Is there a way through the .Net aframework (or has someone written something similar) to get an array of matches when being passed a string and a dictionary object?
First some background
I need to
I have csv file of sports teams which I load into a dictionary object, for example…
Team, Variants
Manchester United, Manchester United
Manchester United, manutd
Manchester United, man utd
Manchester United, manchester utd
Manchester United, mufc
Aston Villa, Aston Villa
Aston Villa, avfc
Newcastle United, Newcastle United
Newcastle United, toon army
Now I want to see if a string contains any of the phrases in that dictionary.
An example string…
"I wonder if man utd, aston villa andthe toon army will exist in this string"
Now I want to return is n array of strings that match, an example output would be the following:
["Manchester United","Aston Villa", "Newcastle United"]
I am currently using regex to split the words in the string. Then I am then looping through each word in the string and testing that against the dictionary (A note here is that the code does work but only single words not phrases and that’s due to the regex)

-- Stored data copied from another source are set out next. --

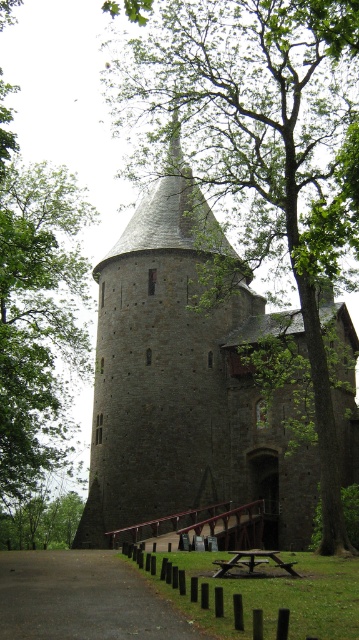
Between green leafy tree at left and dark asphalt path at lower center, which one appears on the left side from the viewer's perspective?

green leafy tree at left

From the picture: Can you confirm if green leafy tree at left is positioned above dark asphalt path at lower center?

Indeed, green leafy tree at left is positioned over dark asphalt path at lower center.

Find the location of a particular element. green leafy tree at left is located at coordinates (36, 310).

Does point (26, 592) come in front of point (31, 529)?

Yes, point (26, 592) is in front of point (31, 529).

Does point (75, 620) come behind point (80, 504)?

No, (75, 620) is closer to viewer.

Who is more distant from viewer, (170,636) or (63,531)?

Point (63,531)

Locate an element on the screen. The image size is (359, 640). dark asphalt path at lower center is located at coordinates (82, 598).

You are a GUI agent. You are given a task and a screenshot of the screen. Output one action in this format:
    pyautogui.click(x=<x>, y=<y>)
    Task: Click on the green leafy tree at lower left
    
    Given the screenshot: What is the action you would take?
    pyautogui.click(x=42, y=522)

Does green leafy tree at lower left have a smaller size compared to wooden picnic table at lower center?

No, green leafy tree at lower left is not smaller than wooden picnic table at lower center.

The image size is (359, 640). Describe the element at coordinates (42, 522) in the screenshot. I see `green leafy tree at lower left` at that location.

This screenshot has height=640, width=359. In order to click on green leafy tree at lower left in this screenshot , I will do `click(42, 522)`.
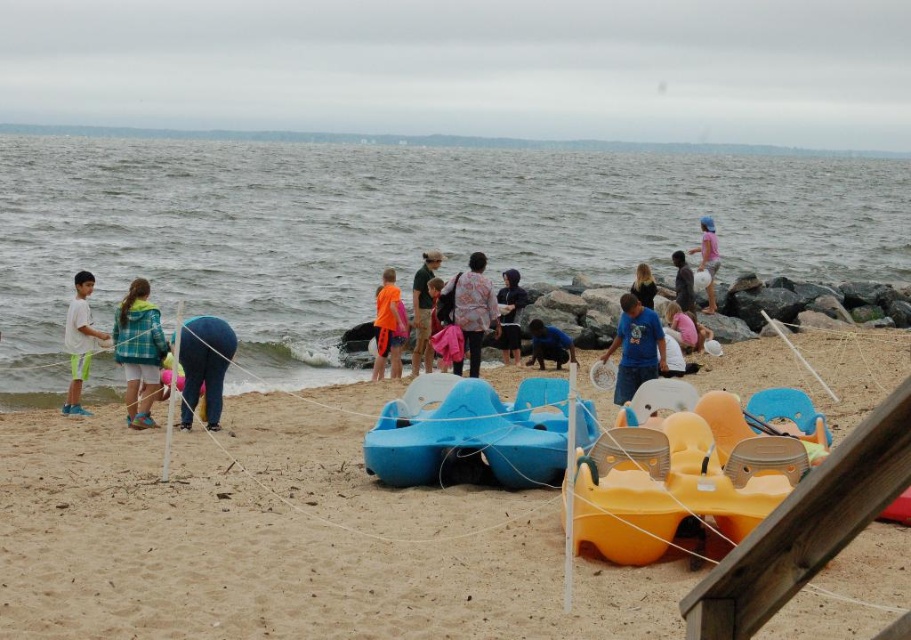
Does yellow plastic boat at center have a smaller size compared to blue denim jeans at lower left?

Actually, yellow plastic boat at center might be larger than blue denim jeans at lower left.

Is yellow plastic boat at center taller than blue denim jeans at lower left?

Incorrect, yellow plastic boat at center's height is not larger of blue denim jeans at lower left's.

Is point (630, 436) positioned after point (197, 340)?

No, it is in front of (197, 340).

Identify the location of yellow plastic boat at center. Image resolution: width=911 pixels, height=640 pixels. (691, 468).

Is orange fabric shirt at center closer to the viewer compared to pink fabric dress at upper center?

Yes, orange fabric shirt at center is closer to the viewer.

Find the location of a particular element. orange fabric shirt at center is located at coordinates (387, 324).

What do you see at coordinates (387, 324) in the screenshot?
I see `orange fabric shirt at center` at bounding box center [387, 324].

The image size is (911, 640). Identify the location of orange fabric shirt at center. (387, 324).

Between white cotton shirt at left and blonde hair at upper center, which one is positioned lower?

white cotton shirt at left is below.

Is point (70, 332) less distant than point (648, 268)?

Yes, it is.

Where is `white cotton shirt at left`? The height and width of the screenshot is (640, 911). white cotton shirt at left is located at coordinates (79, 340).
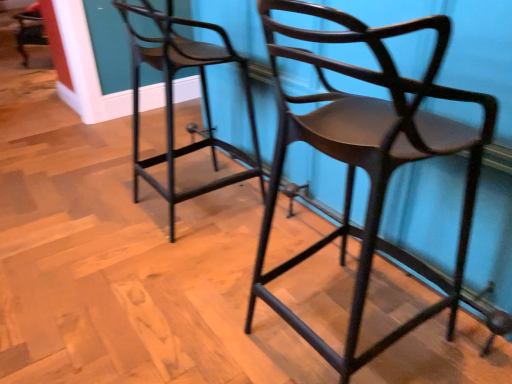
The width and height of the screenshot is (512, 384). Find the location of `free space to the left of matte dark wood chair at center, which is counted as the second chair, starting from the left`. free space to the left of matte dark wood chair at center, which is counted as the second chair, starting from the left is located at coordinates (192, 322).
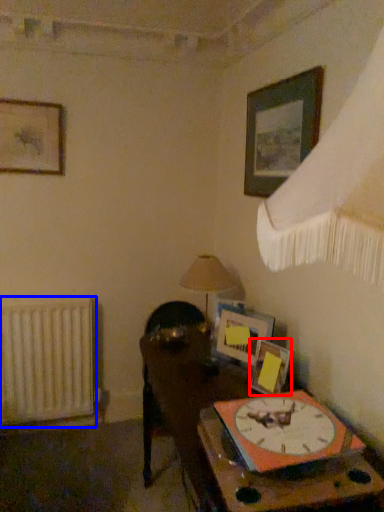
Question: Which of the following is the farthest to the observer, picture frame (highlighted by a red box) or radiator (highlighted by a blue box)?

Choices:
 (A) picture frame
 (B) radiator

Answer: (B)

public static List<string> CheckStringWithDictionary(string input, Dictionary<string, string> dic, int minimumLength)
{
List<string>lst = new List<string>();
string myValue = "";
foreach (Match match in RegexSplitStringToArray(input, minimumLength))
{
if (dic.TryGetValue(match.Value, out myValue))
lst.Add(myValue);
}
return lst;
}
public static MatchCollection RegexSplitStringToArray(string input, int minLength)
{
Regex csvSplit = new Regex("(\\w{3,})", RegexOptions.Compiled);
return csvSplit.Matches(input);
}
The reason for looping the string rather than the dictionary is because the dictionary will contain over 10,000+ items and therefore be very inefficient in terms looping through that.
Thanks for your patiece so far, and now to the question…

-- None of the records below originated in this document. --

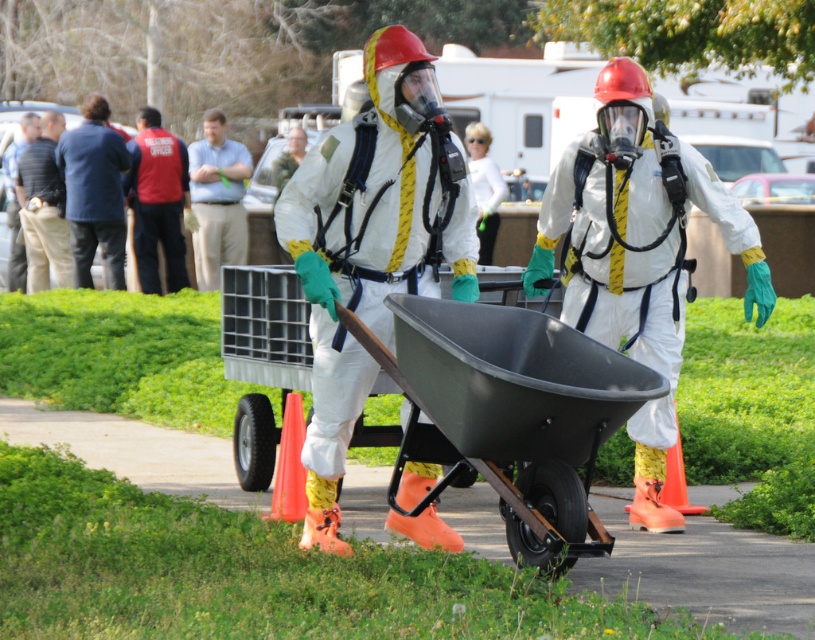
Does white matte hazmat suit at center come in front of striped shirt at left?

Yes, white matte hazmat suit at center is in front of striped shirt at left.

Does white matte hazmat suit at center appear over striped shirt at left?

Incorrect, white matte hazmat suit at center is not positioned above striped shirt at left.

Which is behind, point (681, 513) or point (36, 160)?

Positioned behind is point (36, 160).

The image size is (815, 640). I want to click on white matte hazmat suit at center, so click(637, 253).

Which is in front, point (631, 522) or point (69, 195)?

Point (631, 522) is in front.

Find the location of a particular element. white matte hazmat suit at center is located at coordinates (637, 253).

Is white matte hazmat suit at center to the left of light blue shirt at center from the viewer's perspective?

Incorrect, white matte hazmat suit at center is not on the left side of light blue shirt at center.

Can you confirm if white matte hazmat suit at center is positioned above light blue shirt at center?

No, white matte hazmat suit at center is not above light blue shirt at center.

Locate an element on the screen. white matte hazmat suit at center is located at coordinates (637, 253).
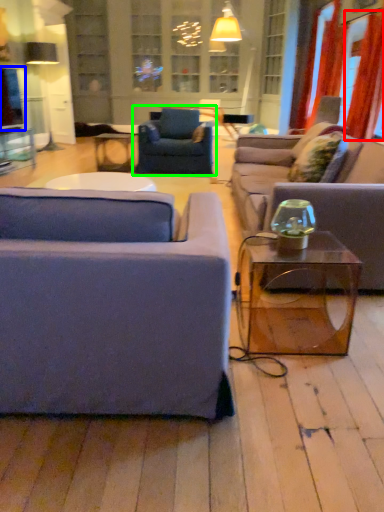
Question: Considering the real-world distances, which object is farthest from curtain (highlighted by a red box)? window screen (highlighted by a blue box) or chair (highlighted by a green box)?

Choices:
 (A) window screen
 (B) chair

Answer: (A)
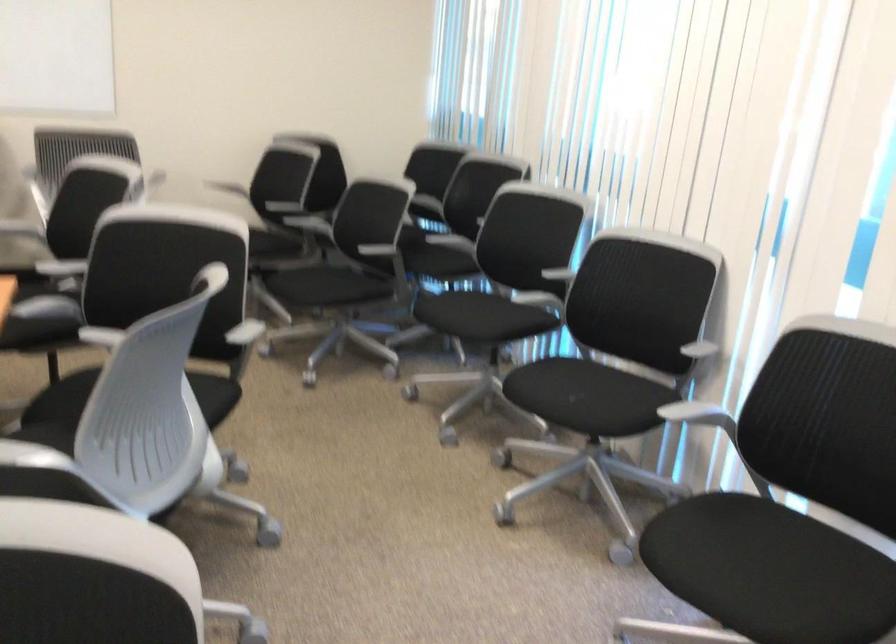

Is there a way through the .Net aframework (or has someone written something similar) to get an array of matches when being passed a string and a dictionary object?
Thanks all
I would use LINQ for this:
This is still effectively looping through the dictionary, but that’s likely going to be better than most alternatives, even with a large dictionary, if you need to handle the multiple word options.